* [DATA TO USE]

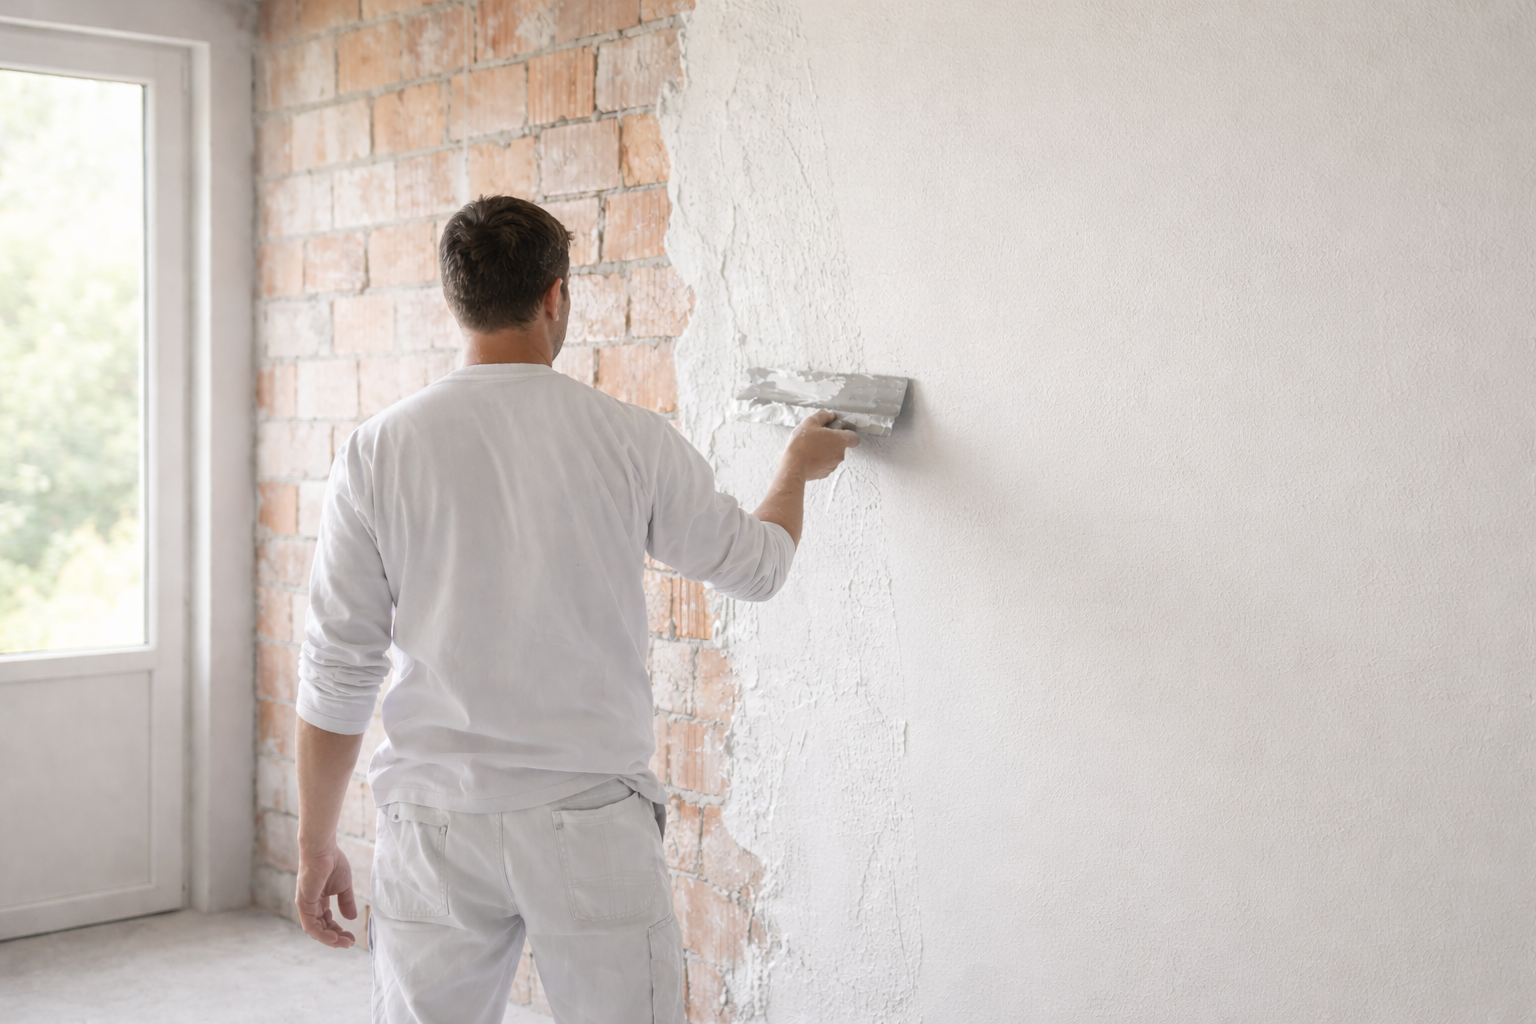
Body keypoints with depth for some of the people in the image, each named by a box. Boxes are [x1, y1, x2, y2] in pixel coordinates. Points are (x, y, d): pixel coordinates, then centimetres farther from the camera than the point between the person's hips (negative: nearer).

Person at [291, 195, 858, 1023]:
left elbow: (336, 670, -2)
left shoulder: (379, 450, -4)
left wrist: (315, 845, 9)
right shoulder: (632, 442, -6)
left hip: (436, 825, 2)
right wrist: (799, 464, 32)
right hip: (592, 823, -1)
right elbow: (757, 566, 11)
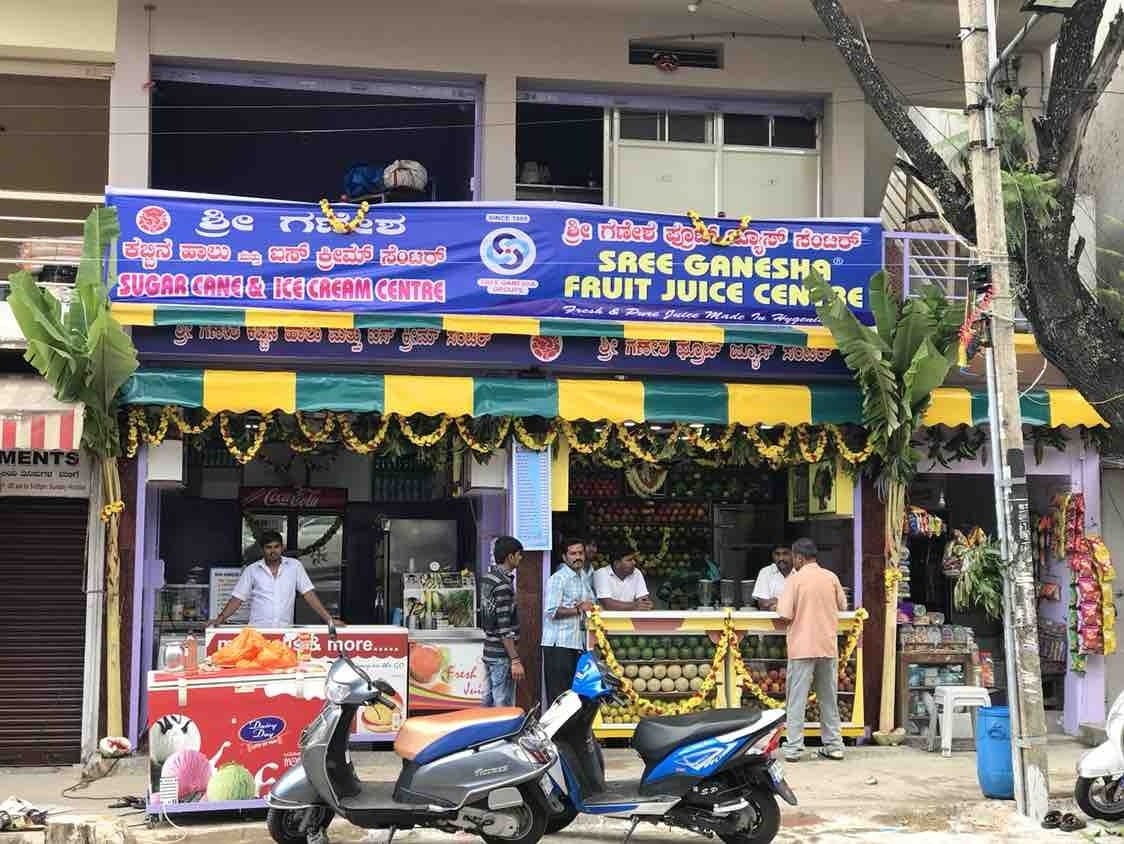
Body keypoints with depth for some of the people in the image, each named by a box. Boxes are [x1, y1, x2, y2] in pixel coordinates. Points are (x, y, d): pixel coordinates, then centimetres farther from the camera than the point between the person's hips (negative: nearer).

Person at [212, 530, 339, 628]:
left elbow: (309, 594, 6)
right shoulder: (251, 570, 8)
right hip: (257, 631, 0)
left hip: (286, 631, 0)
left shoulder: (295, 566, 8)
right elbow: (237, 598, 9)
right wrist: (221, 618, -6)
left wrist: (329, 619, -1)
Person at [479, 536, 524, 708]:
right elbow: (504, 627, -22)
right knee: (503, 707, -6)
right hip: (502, 655, -10)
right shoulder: (503, 584, -18)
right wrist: (515, 660, -22)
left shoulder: (487, 579, 11)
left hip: (489, 651, 10)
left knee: (487, 702, 12)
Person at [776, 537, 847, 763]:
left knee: (797, 700, 1)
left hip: (802, 648, -4)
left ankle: (794, 748, 0)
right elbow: (842, 605, 16)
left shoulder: (795, 579, -10)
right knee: (829, 699, 13)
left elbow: (785, 616, -14)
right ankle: (834, 746, 16)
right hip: (828, 647, 4)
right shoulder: (831, 577, 3)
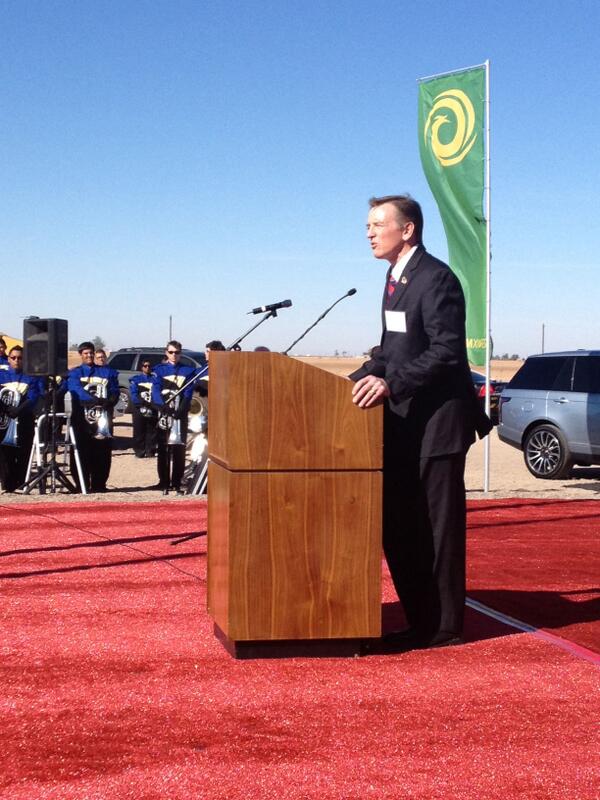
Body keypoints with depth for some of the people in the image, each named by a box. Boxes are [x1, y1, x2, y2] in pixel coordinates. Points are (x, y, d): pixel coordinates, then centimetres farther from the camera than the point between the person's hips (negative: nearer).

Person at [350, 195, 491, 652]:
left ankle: (444, 627, 9)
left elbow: (446, 351, -22)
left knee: (438, 526, -1)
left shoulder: (435, 278, -15)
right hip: (405, 421, 9)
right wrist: (361, 380, 8)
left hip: (437, 420, -9)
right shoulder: (396, 278, 15)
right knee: (399, 525, 12)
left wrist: (390, 384, -28)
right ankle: (421, 622, 22)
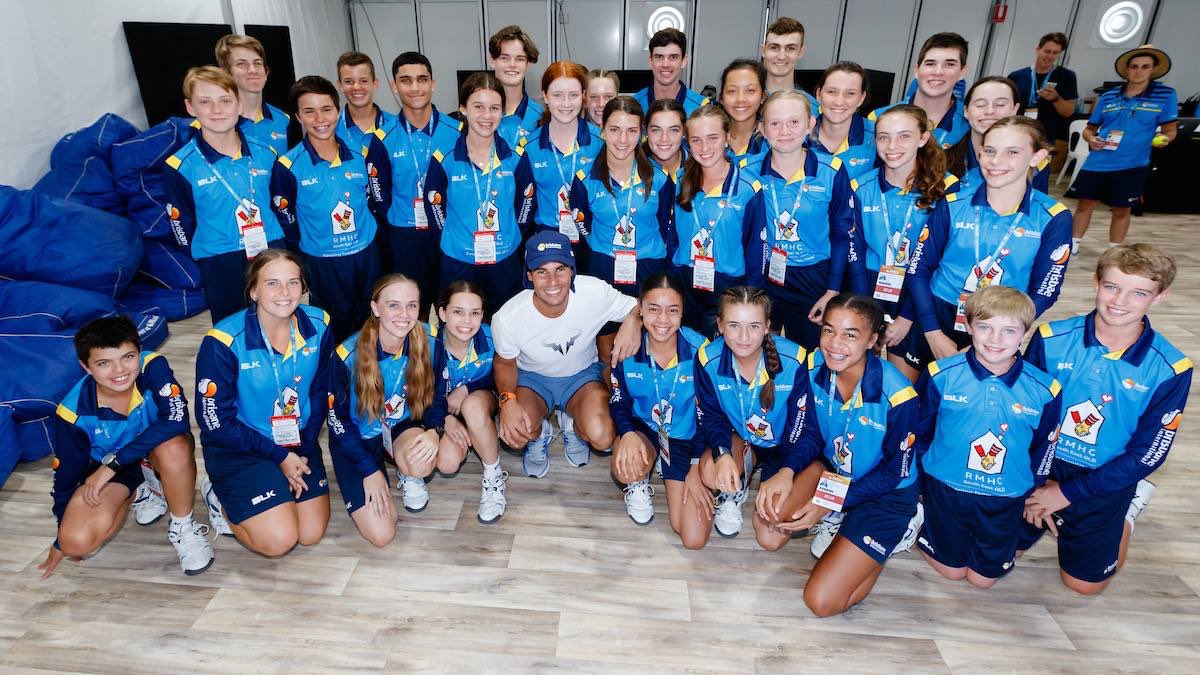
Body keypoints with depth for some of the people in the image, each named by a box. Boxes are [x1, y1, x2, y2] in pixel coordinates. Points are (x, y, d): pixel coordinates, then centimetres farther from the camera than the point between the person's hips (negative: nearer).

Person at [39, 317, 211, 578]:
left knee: (174, 448, -39)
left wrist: (113, 463, -34)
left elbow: (175, 420, -41)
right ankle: (138, 491, 13)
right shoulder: (74, 411, -20)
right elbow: (66, 475, -6)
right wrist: (61, 541, 6)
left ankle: (182, 528, -13)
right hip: (106, 468, 3)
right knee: (77, 542, -20)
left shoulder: (153, 367, -28)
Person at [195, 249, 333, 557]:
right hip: (238, 447, -4)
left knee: (312, 534, 3)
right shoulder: (224, 342, -23)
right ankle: (221, 501, 18)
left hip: (298, 442, 5)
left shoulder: (318, 326, -11)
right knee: (279, 540, -11)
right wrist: (279, 456, -14)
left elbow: (320, 392, 1)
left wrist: (304, 449, -7)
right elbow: (215, 421, -16)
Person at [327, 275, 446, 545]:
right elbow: (338, 419, -11)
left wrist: (434, 430, -25)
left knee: (422, 463, -36)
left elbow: (437, 396, -3)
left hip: (402, 427, 2)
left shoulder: (426, 344, -17)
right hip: (356, 440, -1)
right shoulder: (348, 355, -24)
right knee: (381, 534, -12)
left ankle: (409, 478, 4)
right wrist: (370, 470, -13)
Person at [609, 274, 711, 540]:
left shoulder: (699, 349, -22)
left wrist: (696, 470, -8)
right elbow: (618, 401, -5)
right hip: (642, 427, 1)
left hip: (685, 438, 0)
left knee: (695, 539, -4)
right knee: (626, 470, -37)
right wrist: (628, 433, -26)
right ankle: (639, 483, 5)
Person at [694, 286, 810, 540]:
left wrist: (785, 473, -27)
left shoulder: (794, 360, -27)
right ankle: (734, 492, 6)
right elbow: (710, 416, -10)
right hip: (736, 438, 1)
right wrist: (722, 454, -30)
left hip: (781, 444, 0)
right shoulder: (708, 359, -22)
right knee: (712, 474, -33)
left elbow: (803, 427, -17)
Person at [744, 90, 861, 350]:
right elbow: (745, 235, 1)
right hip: (764, 278, 1)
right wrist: (751, 288, -2)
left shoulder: (831, 171, -8)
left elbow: (843, 233, -3)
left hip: (814, 280, -1)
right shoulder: (750, 173, -5)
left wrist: (832, 292, -6)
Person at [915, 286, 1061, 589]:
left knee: (983, 578, 16)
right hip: (946, 487, -1)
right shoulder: (941, 375, -16)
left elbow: (1043, 449, 4)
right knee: (951, 570, 15)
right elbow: (920, 432, -2)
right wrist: (924, 482, 4)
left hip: (1006, 498, 1)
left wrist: (1030, 493, 11)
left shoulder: (1045, 390, -13)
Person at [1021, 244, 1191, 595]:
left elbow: (1147, 455, -12)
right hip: (1041, 464, 1)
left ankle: (1129, 506, 34)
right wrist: (1038, 483, -12)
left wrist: (1067, 493, -13)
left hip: (1104, 479, -1)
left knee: (1083, 582, 13)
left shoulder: (1170, 369, -17)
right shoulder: (1051, 338, -16)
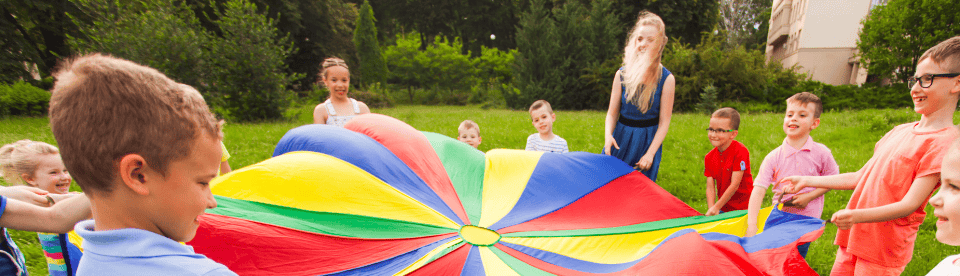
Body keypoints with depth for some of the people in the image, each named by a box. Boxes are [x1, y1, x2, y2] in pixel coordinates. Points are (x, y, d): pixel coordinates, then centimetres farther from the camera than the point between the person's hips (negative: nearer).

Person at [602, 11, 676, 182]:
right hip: (621, 138, 2)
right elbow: (612, 112, 1)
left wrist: (650, 153, -15)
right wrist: (608, 135, -18)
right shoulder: (622, 74, -3)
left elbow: (664, 122, -8)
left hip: (648, 141, -2)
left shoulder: (667, 79, -8)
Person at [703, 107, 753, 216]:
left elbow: (734, 185, -17)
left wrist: (716, 207, -16)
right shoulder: (709, 157, 1)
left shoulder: (740, 151, -15)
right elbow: (710, 188, -2)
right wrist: (711, 209, -17)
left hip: (743, 208, -4)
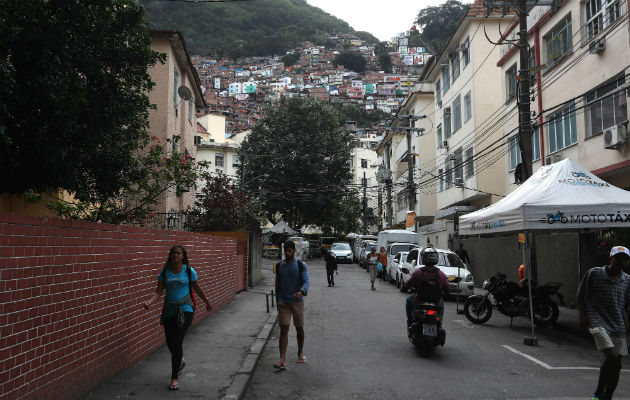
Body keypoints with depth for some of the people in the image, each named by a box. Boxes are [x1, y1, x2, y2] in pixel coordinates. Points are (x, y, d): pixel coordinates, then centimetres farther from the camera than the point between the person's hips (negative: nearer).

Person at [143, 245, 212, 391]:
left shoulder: (188, 271, -3)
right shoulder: (165, 272, 3)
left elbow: (197, 289, 10)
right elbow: (159, 291, -2)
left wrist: (207, 302, 19)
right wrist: (149, 302, -21)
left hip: (185, 309, -4)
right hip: (169, 310, 4)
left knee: (177, 342, -12)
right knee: (170, 342, 11)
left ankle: (175, 378, -1)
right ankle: (181, 361, 45)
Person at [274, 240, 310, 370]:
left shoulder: (301, 265, -4)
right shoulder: (280, 266, 6)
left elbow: (306, 280, -13)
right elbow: (278, 284, 14)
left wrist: (301, 291, -33)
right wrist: (278, 301, 14)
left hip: (297, 301, -1)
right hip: (283, 302, 1)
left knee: (299, 328, 10)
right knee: (284, 329, -7)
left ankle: (300, 353, 31)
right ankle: (282, 360, -12)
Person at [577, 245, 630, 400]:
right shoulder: (594, 273, -4)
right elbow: (581, 294, 4)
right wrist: (582, 316, -4)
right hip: (598, 323, -5)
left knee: (616, 366, 6)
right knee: (612, 357, -21)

* [EXERCISE BRIEF]
Please return every entry above verbatim, leaving out the pictures.

* [ANSWER AREA]
Body keypoints with depth for some of the people in the image, each named by a box. Boxes are [x1, y1, x2, y2] in pixel coordinates. Points are (x, y, d): pixel coordinates, then centimetres farther from the camera than the point between the person's hips (negative: nearer).

Person at [291, 195, 858, 1023]:
left elbow: (336, 670, -2)
left shoulder: (379, 450, -4)
left wrist: (315, 845, 9)
right shoulder: (632, 442, -6)
left hip: (436, 825, 2)
right wrist: (799, 464, 32)
right hip: (592, 823, -1)
right elbow: (757, 566, 11)
Body keypoints with depth for some of the people in the image, each named by a box. Boxes are [x1, y1, x2, y2] in pixel coordinates. Points are (x, y, d): pixel coordinates, then centimetres farther from the camera than the point between the person's hips (negative: nearer).

Person at [212, 530, 339, 628]:
left elbow: (309, 594, 6)
right shoulder: (251, 570, 8)
right hip: (257, 631, 0)
left hip: (286, 631, 0)
left shoulder: (295, 566, 8)
right elbow: (237, 598, 9)
right wrist: (221, 618, -6)
left wrist: (329, 619, -1)
Person at [479, 536, 524, 708]:
right elbow: (504, 627, -22)
right knee: (503, 707, -6)
right hip: (502, 655, -10)
right shoulder: (503, 584, -18)
right wrist: (515, 660, -22)
left shoulder: (487, 579, 11)
left hip: (489, 651, 10)
left knee: (487, 702, 12)
Person at [776, 537, 847, 763]:
left knee: (797, 700, 1)
left hip: (802, 648, -4)
left ankle: (794, 748, 0)
right elbow: (842, 605, 16)
left shoulder: (795, 579, -10)
right knee: (829, 699, 13)
left elbow: (785, 616, -14)
right ankle: (834, 746, 16)
right hip: (828, 647, 4)
right shoulder: (831, 577, 3)
Body keypoints with depth for some of the people in the image, each named by a box. Boxes are [x1, y1, x2, y2] in pixel coordinates. Points are (x, y, d): pixel coordinates, then centimetres farther from the camera than the point between the person's hips (negative: nearer).

Person at [350, 195, 491, 652]:
left ankle: (444, 627, 9)
left elbow: (446, 351, -22)
left knee: (438, 526, -1)
left shoulder: (435, 278, -15)
right hip: (405, 421, 9)
right wrist: (361, 380, 8)
left hip: (437, 420, -9)
right shoulder: (396, 278, 15)
right knee: (399, 525, 12)
left wrist: (390, 384, -28)
right ankle: (421, 622, 22)
Body keypoints with depth for some of the people in the image, each named by a box. Boxes are [x1, y1, x2, y2] in pixel coordinates. Points are (x, y, d): pixel coordinates, then centimetres farther from the camera than the point between the person's hips (negative: nearer).

Person at [39, 317, 211, 578]:
left knee: (174, 448, -39)
left wrist: (113, 463, -34)
left elbow: (175, 420, -41)
right ankle: (138, 491, 13)
right shoulder: (74, 411, -20)
right elbow: (66, 475, -6)
right wrist: (61, 541, 6)
left ankle: (182, 528, -13)
right hip: (106, 468, 3)
right knee: (77, 542, -20)
left shoulder: (153, 367, -28)
Person at [195, 249, 333, 557]:
right hip: (238, 447, -4)
left knee: (312, 534, 3)
right shoulder: (224, 342, -23)
right ankle: (221, 501, 18)
left hip: (298, 442, 5)
left shoulder: (318, 326, -11)
right knee: (279, 540, -11)
right wrist: (279, 456, -14)
left elbow: (320, 392, 1)
left wrist: (304, 449, -7)
right elbow: (215, 421, -16)
Person at [327, 275, 446, 545]:
right elbow: (338, 419, -11)
left wrist: (434, 430, -25)
left knee: (422, 463, -36)
left elbow: (437, 396, -3)
left hip: (402, 427, 2)
left shoulder: (426, 344, -17)
right hip: (356, 440, -1)
right shoulder: (348, 355, -24)
right knee: (381, 534, -12)
left ankle: (409, 478, 4)
right wrist: (370, 470, -13)
Person at [609, 274, 711, 540]:
left shoulder: (699, 349, -22)
left wrist: (696, 470, -8)
right elbow: (618, 401, -5)
right hip: (642, 427, 1)
left hip: (685, 438, 0)
left knee: (695, 539, -4)
right knee: (626, 470, -37)
right wrist: (628, 433, -26)
right ankle: (639, 483, 5)
Person at [694, 286, 810, 540]:
left wrist: (785, 473, -27)
left shoulder: (794, 360, -27)
right ankle: (734, 492, 6)
right elbow: (710, 416, -10)
right hip: (736, 438, 1)
right wrist: (722, 454, -30)
left hip: (781, 444, 0)
right shoulder: (708, 359, -22)
right knee: (712, 474, -33)
left elbow: (803, 427, -17)
Person at [744, 90, 861, 350]:
right elbow: (745, 235, 1)
right hip: (764, 278, 1)
right wrist: (751, 288, -2)
left shoulder: (831, 171, -8)
left elbow: (843, 233, -3)
left hip: (814, 280, -1)
right shoulder: (750, 173, -5)
left wrist: (832, 292, -6)
Person at [915, 286, 1061, 589]:
left knee: (983, 578, 16)
right hip: (946, 487, -1)
right shoulder: (941, 375, -16)
left elbow: (1043, 449, 4)
right knee: (951, 570, 15)
right elbow: (920, 432, -2)
right wrist: (924, 482, 4)
left hip: (1006, 498, 1)
left wrist: (1030, 493, 11)
left shoulder: (1045, 390, -13)
Person at [1021, 244, 1191, 595]:
left elbow: (1147, 455, -12)
right hip: (1041, 464, 1)
left ankle: (1129, 506, 34)
right wrist: (1038, 483, -12)
left wrist: (1067, 493, -13)
left hip: (1104, 479, -1)
left knee: (1083, 582, 13)
left shoulder: (1170, 369, -17)
right shoulder: (1051, 338, -16)
Body keypoints with depth for some of the people in the image, each named by a box. Boxes are [x1, y1, x2, y2] in pixel coordinates. Points are (x, y, d): pixel coordinates, then centimetres farther from the camera than the point between the person's hips (negative: nearer).

Person at [602, 11, 676, 182]:
right hip: (621, 138, 2)
right elbow: (612, 112, 1)
left wrist: (650, 153, -15)
right wrist: (608, 135, -18)
right shoulder: (622, 74, -3)
left elbow: (664, 122, -8)
left hip: (648, 141, -2)
left shoulder: (667, 79, -8)
Person at [703, 107, 753, 216]:
left elbow: (734, 185, -17)
left wrist: (716, 207, -16)
right shoulder: (709, 157, 1)
left shoulder: (740, 151, -15)
right elbow: (710, 188, -2)
right wrist: (711, 209, -17)
left hip: (743, 208, -4)
Body keypoints with depth for some of the people in the image, each named by a box. Boxes are [x1, y1, x2, y2] in pixel coordinates. Points are (x, y, d): pixel coordinates, then centimetres farther from the camera than the point between the person's hips (negative: nearer).

Person at [143, 245, 212, 391]:
left shoulder: (188, 271, -3)
right shoulder: (165, 272, 3)
left elbow: (197, 289, 10)
right elbow: (159, 291, -2)
left wrist: (207, 302, 19)
right wrist: (149, 302, -21)
left hip: (185, 309, -4)
right hip: (169, 310, 4)
left knee: (177, 342, -12)
right knee: (170, 342, 11)
left ankle: (175, 378, -1)
right ankle: (181, 361, 45)
Person at [274, 240, 310, 370]:
left shoulder: (301, 265, -4)
right shoulder: (280, 266, 6)
left elbow: (306, 280, -13)
right elbow: (278, 284, 14)
left wrist: (301, 291, -33)
right wrist: (278, 301, 14)
left hip: (297, 301, -1)
right hip: (283, 302, 1)
left knee: (299, 328, 10)
right knee: (284, 329, -7)
left ankle: (300, 353, 31)
right ankle: (282, 360, -12)
Person at [577, 245, 630, 400]:
right shoulder: (594, 273, -4)
right elbow: (581, 294, 4)
right wrist: (582, 316, -4)
right hip: (598, 323, -5)
left knee: (616, 366, 6)
right knee: (612, 357, -21)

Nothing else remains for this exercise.